Daily Management Review

ECB Cuts Rates Further Into The Negative, Announces New Stimulus Program


09/12/2019




ECB Cuts Rates Further Into The Negative, Announces New Stimulus Program
A significantly large new bond-buying program was announced by the European Central Bank (ECB) on Thursday with the aim of reviving the struggling economy of the euro zone.
 
The central bank would be spending 20 billion euros ($21.9 billion) per month of net asset purchases under the quantitative easing program for such time that it feels necessary.
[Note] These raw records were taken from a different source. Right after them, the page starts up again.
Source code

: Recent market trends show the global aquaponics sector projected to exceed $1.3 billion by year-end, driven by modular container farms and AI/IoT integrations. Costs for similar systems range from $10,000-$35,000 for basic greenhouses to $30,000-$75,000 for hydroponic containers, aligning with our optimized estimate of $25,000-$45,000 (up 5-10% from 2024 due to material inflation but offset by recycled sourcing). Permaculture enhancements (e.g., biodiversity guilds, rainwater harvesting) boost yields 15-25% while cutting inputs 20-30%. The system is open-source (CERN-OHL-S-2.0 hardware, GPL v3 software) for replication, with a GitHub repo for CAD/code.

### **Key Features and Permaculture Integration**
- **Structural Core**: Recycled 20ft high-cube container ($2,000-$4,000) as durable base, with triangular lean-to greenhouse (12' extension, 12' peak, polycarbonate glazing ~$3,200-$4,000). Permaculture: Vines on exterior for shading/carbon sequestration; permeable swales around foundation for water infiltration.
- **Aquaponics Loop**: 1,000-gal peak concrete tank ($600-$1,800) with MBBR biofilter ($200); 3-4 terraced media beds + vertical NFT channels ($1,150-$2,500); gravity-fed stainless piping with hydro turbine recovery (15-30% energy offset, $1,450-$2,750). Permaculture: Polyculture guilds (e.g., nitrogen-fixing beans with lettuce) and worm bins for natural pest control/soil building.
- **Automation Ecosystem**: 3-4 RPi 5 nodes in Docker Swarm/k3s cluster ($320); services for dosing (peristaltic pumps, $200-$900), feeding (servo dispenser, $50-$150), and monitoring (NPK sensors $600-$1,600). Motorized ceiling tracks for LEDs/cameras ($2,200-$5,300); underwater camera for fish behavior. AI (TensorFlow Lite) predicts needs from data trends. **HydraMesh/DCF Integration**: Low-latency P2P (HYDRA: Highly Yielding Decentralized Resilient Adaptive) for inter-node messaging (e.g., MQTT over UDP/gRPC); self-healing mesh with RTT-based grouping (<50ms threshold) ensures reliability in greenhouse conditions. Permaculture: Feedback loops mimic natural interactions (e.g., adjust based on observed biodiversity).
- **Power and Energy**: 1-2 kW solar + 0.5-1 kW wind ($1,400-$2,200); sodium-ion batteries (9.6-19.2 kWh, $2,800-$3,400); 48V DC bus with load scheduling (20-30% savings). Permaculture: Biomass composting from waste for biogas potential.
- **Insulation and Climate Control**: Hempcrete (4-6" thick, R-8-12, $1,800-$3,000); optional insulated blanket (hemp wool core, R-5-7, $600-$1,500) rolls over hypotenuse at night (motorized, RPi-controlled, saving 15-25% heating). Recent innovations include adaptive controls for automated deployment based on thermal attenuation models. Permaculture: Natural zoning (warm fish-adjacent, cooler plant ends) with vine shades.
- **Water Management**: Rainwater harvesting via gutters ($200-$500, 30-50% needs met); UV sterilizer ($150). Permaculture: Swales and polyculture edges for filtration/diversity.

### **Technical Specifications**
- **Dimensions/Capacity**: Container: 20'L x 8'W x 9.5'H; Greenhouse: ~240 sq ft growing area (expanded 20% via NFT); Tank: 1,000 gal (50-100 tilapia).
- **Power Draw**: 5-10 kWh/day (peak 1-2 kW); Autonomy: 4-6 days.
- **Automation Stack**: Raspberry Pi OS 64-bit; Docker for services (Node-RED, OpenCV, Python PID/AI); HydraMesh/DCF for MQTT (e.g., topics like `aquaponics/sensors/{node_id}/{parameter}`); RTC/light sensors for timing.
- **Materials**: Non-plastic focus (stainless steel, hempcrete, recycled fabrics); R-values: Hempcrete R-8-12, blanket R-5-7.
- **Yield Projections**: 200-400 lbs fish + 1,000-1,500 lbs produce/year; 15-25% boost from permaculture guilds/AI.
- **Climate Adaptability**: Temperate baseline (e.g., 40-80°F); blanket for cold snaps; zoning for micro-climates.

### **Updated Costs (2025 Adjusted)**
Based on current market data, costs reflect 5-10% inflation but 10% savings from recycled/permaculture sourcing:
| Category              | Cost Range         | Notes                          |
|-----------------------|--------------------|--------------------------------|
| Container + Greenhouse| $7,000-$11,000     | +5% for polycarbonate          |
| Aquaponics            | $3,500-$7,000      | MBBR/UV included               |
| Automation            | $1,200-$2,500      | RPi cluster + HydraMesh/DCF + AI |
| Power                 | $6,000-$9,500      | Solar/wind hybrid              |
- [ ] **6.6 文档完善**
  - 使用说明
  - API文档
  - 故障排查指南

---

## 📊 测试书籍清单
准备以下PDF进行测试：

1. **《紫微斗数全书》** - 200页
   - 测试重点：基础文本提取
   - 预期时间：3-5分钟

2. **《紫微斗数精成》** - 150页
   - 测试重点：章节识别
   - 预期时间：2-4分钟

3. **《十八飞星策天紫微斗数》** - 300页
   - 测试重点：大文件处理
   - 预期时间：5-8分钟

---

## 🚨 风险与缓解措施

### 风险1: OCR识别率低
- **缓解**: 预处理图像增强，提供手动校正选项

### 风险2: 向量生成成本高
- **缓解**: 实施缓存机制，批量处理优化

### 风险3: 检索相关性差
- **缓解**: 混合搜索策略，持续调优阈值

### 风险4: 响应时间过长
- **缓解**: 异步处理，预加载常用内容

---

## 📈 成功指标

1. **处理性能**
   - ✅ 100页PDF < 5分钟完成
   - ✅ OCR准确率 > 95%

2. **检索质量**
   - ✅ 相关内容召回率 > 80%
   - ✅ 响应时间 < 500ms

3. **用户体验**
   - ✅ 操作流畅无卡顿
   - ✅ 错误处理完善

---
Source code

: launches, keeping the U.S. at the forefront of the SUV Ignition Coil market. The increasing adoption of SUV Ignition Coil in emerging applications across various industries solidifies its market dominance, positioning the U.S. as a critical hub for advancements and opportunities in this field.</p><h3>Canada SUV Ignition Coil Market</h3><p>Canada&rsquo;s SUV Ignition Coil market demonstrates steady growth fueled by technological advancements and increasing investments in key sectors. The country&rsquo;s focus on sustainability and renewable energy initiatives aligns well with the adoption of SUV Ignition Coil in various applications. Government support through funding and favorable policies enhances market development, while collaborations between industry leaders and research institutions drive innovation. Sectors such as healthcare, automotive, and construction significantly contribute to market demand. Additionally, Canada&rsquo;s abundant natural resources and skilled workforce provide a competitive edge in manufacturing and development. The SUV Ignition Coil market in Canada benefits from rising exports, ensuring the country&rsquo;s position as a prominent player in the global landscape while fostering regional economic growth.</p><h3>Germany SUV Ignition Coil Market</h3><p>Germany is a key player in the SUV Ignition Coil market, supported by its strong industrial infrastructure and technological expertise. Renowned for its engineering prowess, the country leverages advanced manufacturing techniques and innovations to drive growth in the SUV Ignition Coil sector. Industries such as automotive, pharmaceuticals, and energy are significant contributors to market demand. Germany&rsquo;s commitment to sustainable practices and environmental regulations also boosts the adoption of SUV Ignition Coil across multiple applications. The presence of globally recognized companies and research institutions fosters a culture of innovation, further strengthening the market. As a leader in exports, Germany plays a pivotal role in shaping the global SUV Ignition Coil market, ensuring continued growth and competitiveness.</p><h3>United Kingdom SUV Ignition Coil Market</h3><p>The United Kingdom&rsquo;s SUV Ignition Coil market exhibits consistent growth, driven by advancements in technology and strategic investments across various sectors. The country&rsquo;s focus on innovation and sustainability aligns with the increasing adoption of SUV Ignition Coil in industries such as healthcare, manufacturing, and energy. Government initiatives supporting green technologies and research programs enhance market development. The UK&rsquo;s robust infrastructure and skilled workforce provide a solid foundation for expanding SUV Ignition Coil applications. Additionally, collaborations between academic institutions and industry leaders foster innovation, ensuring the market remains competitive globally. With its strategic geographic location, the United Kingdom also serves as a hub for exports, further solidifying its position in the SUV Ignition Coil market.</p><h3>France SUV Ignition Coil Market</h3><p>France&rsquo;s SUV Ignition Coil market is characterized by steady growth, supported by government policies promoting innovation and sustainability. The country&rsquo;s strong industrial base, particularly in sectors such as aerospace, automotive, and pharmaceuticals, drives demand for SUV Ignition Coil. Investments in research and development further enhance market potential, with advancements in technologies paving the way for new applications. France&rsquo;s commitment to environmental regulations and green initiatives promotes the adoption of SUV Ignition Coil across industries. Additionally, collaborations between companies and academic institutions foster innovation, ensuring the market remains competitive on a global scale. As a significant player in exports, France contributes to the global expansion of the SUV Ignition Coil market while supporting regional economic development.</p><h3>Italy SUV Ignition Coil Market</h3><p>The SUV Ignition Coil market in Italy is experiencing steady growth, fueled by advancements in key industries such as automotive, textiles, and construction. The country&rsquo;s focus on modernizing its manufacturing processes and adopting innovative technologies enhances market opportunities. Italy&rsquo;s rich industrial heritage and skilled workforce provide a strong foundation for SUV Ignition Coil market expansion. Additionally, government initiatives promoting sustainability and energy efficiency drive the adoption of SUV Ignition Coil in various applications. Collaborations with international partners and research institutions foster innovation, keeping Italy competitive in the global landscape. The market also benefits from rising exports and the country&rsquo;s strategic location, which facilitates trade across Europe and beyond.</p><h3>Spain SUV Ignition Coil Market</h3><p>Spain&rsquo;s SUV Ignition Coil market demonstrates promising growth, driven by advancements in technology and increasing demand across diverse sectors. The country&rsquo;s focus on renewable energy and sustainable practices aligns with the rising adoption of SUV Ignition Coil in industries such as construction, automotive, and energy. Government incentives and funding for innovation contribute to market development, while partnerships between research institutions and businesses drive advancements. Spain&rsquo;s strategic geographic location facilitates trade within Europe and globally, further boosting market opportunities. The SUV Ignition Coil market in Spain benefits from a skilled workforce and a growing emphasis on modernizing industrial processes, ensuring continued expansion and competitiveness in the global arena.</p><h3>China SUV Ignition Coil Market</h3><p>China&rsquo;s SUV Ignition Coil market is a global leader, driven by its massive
The bank also announced cutting of its main deposit rate by 10 basis points to -0.5 per cent which is a record low for the bank but is according to what the markets were expecting.
 
The ECB said that it anticipates no change or lowering of the current interest rates till such time that its inflation outlook is able to provide a robust convergence “to a level sufficiently close to but below 2% within its projection horizon, and such convergence has been persistent.”
 
Further, in order to provide more favorable bank lending conditions and match that of its refinancing rate, the ECB also changed its TLTRO (targeted long-term refinancing operations) rate.
 
Under a system announced by the ECB, preferential rates will be offered to those borrowers whose eligible net lending exceeds a benchmark which, the central bank feels, will act as an incentive for the banks to to use that money.
 
A two-tier rate system was also introduced by the ECB – much in line with market expectations. It is a measure that was encouraged by the heads of various major European banks during the latest earnings season.
 
Some form of a stimulus package had been expected by the market even though several members in the European Central Bank (ECB) Governing Council had in recent weeks attempted to tone down the scale of the stimulus measures that the central could take.
 
The markets had been anticipating the announcement of a stimulus by the ECB because of the US-China trade war, a lingering low rate of inflation and a slowing euro zone economy.
 
Markets and investors have not been encouraged by recent economic data form t euro zone even though some stability has been indicated in the latest Purchasing Managers’ Indexes (PMIs) despite the lingering weakness in the industrial sector.
 
Immediately after the first announcement by the ECB, there was a 0.6 per cent jump in the pan-European Stoxx 600 index because of a positive reaction by the markets to the expectations of a “bazooka” stimulus package being delivered by ECB President Mario Draghi.
 
The new measures however resulted in a weakening of the euro and tumbling of the euro zone bond yields. There was a drop of 8 basis points to -0.64 per cent in Germany’s benchmark 10-year bond yield while the euro dropped back below $1.10 against the dollar. There was also a drop in stocks of European banks as the stocks dropped from the early gains to drop 0.9 per cent below the flatline.
 
The move by the ECB to push the rates further into negative territory is “essentially a tax on euro zone banks, and for the already weakened bank-financed economy like the euro zone, this move could spell more trouble”, said Artur Baluszynski, head of research at Henderson Rowe.
 
“Also, with the Fed still being the tightest of the G-7 central banks, the eurodollar liquidity could come under pressure adding further stress to the increasingly challenged European banking system,” he added.